A agência de notícias argentina Telam informou que "milhares de jovens" portenhos participarão do encontro no Rio. Eles partiram da capital Buenos Aires "com bandeiras argentinas, chimarrões e violões para amenizar as longas horas de viagem". A agência pública também informa que parte do grupo deve participar de um encontro com jovens de favelas brasileiras.
Já a agência portuguesa Lusa ressalta que o papa chega ao Brasil em um momento "em que as manifestações no maior país católico do mundo preocupam as autoridades nacionais", referindo-se aos recentes protestos no país, quando a população foi às ruas cobrar, principalmente, maior rigor no combate à corrupção e melhorias nos serviços públicos. A Lusa destaca ainda que a jornada ocorre em um período de "forte declínio no número de católicos no país" e informa que até domingo, o papa vai presidir várias celebrações, entre as quais uma missa campal que deve contar com 1,5 milhão de pessoas, vindas de todo o mundo.

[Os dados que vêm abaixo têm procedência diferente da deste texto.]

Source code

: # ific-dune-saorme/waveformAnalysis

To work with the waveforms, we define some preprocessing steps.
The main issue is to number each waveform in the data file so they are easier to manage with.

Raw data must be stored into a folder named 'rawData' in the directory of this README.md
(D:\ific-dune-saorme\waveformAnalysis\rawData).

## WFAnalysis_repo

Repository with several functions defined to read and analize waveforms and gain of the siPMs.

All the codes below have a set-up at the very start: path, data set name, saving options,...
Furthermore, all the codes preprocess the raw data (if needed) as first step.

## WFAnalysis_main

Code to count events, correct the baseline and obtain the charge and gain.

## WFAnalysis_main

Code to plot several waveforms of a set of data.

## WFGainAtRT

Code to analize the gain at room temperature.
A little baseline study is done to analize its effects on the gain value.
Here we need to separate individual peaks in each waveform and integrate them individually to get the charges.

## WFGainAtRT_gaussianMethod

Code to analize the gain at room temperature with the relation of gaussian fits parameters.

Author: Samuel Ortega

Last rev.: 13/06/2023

Na BBC Brasil, o destaque foi a "dupla missão" que o pontífice terá pela frente: tentar conter o crescimento das denominações evangélicas pentecostais e arrebanhar fiéis afastados da Igreja Católica que, em número cada vez maior, se declaram "sem religião". Segundo a agência, a tarefa é especialmente desafiadora no Rio de Janeiro, já que "a cidade, que apresenta uma das menores proporções de católicos entre as capitais brasileiras, reflete, em maior grau, a crise por que passa o catolicismo no país".
Em sua conta na rede social Twitter (@pontifex), o papa expressou hoje a alegria por viajar ao Rio de Janeiro para participar da jornada. "Chego ao Rio daqui a algumas horas e meu coração está cheio de alegria porque em pouco tempo estarei com vocês para celebrar a 28ª JMJ", disse.
De acordo com autoridades, são esperados 800 mil turistas para a jornada, considerado o maior encontro internacional de jovens católicos. O ápice do evento deve ser a encenação da Via Sacra, na orla de Copacabana, na sexta-feira (26), e a missa de encerramento do evento em Guaratiba, no domingo (28). São esperadas mais de 1,5 milhão de pessoas nos eventos com o papa. A agenda do pontífice no país inclui ainda visita a comunidade pobre no Rio e ao Santuário Nacional de Nossa Senhora Aparecida, em São Paulo.
Mais de 20 mil agentes e militares vão trabalhar na defesa e na segurança pública, durante o evento, sendo que 40 homens da Polícia Federal acompanharão Francisco em todos os compromissos no Brasil. Do total de militares, cerca de 7 mil homens do Exército farão a segurança em Guaratiba, na zona oeste. No Campo da Fé (Campus Fidei), os militares não vão carregar nenhum tipo de arma, mas podem abordar e retirar quem se comportar de maneira ofensiva.